→ **Job item**
Search the listing below for the word "Garden" and copy each line where it appears.

→ **Data extracts**
======
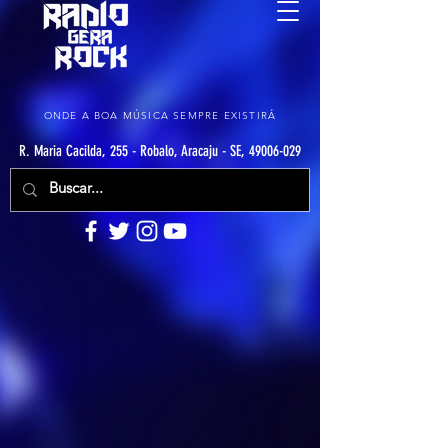
ONDE A BOA MÚSICA SEMPRE EXISTIRÁ
R. Maria Cacilda, 255 - Robalo, Aracaju - SE, 49006-029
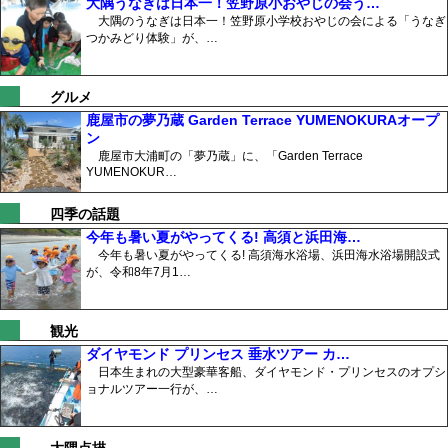
大隅うなぎは日本一！笠野原小おやじの会う…
大隅のうなぎは日本一！笠野原小学校おやじの会による「うなぎ
つかみどり体験」が、…
グルメ
鹿屋市の夢乃蔵 Garden Terrace YUMENOKURAオープ
ン
鹿屋市大浦町の「夢乃蔵」に、「Garden Terrace
YUMENOKUR…
四季の話題
今年も暑い夏がやってくる! 高須と浜田海…
今年も暑い夏がやってくる! 高須海水浴場、浜田海水浴場開設式
が、令和8年7月1…
観光
ダイヤモンド プリンセス 垂水ツアー カ…
日本生まれの大型豪華客船、ダイヤモンド・プリンセスのオプシ
ョナルツアー一行が、…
======
→ **Answer area**
鹿屋市の夢乃蔵 Garden Terrace YUMENOKURAオープ
鹿屋市大浦町の「夢乃蔵」に、「Garden Terrace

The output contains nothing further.